Vac8p, an armadillo (ARM) repeat protein, is required for multiple vacuolar processes. It functions in vacuole inheritance, cytoplasm-to-vacuole protein targeting pathway, formation of the nucleus-vacuole junction and vacuole-vacuole fusion. These functions each utilize a distinct Vac8p-binding partner. Here, we report an additional Vac8p function: caffeine resistance. We show that Vac8p function in caffeine resistance is mediated via a newly identified Vac8p-binding partner, Tco89p. The interaction between Vac8p and each binding partner requires an overlapping subset of Vac8p ARM repeats. Moreover, these partners can compete with each other for access to Vac8p. Furthermore, Vac8p is enriched in three separate subdomains on the vacuole, each with a unique binding partner dedicated to a different vacuolar function. These findings suggest that a major role of Vac8p is to spatially separate multiple functions thereby enabling vacuole inheritance to occur concurrently with other vacuolar processes.

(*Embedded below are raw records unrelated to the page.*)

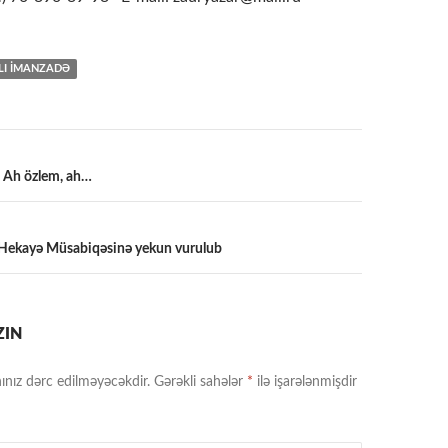
LI İMANZADƏ
– Ah özlem, ah…
a
II Hekayə Müsabiqəsinə yekun vurulub
ZIN
ınız dərc edilməyəcəkdir.
Gərəkli sahələr
*
ilə işarələnmişdir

Regulated degradation of a class V myosin receptor directs movement of the yeast vacuole.

Normal cellular function requires that organelles be positioned in specific locations. The direction in which molecular motors move organelles is based in part on the polarity of microtubules and actin filaments. However, this alone does not determine the intracellular destination of organelles. For example, the yeast class V myosin, Myo2p, moves several organelles to distinct locations during the cell cycle. Thus the movement of each type of Myo2p cargo must be regulated uniquely. Here we report a regulatory mechanism that specifically provides directionality to vacuole movement. The vacuole-specific Myo2p receptor, Vac17p, has a key function in this process. Vac17p binds simultaneously to Myo2p and to Vac8p, a vacuolar membrane protein. The transport complex, Myo2p-Vac17p-Vac8p, moves the vacuole to the bud, and is then disrupted through the degradation of Vac17p. The vacuole is ultimately deposited near the centre of the bud. Removal of a PEST sequence (a potential signal for rapid protein degradation) within Vac17p causes its stabilization and the subsequent 'backward' movement of vacuoles, which mis-targets them to the neck between the mother cell and the bud. Thus the regulated disruption of this transport complex places the vacuole in its proper location. This may be a general mechanism whereby organelles are deposited at their terminal destination.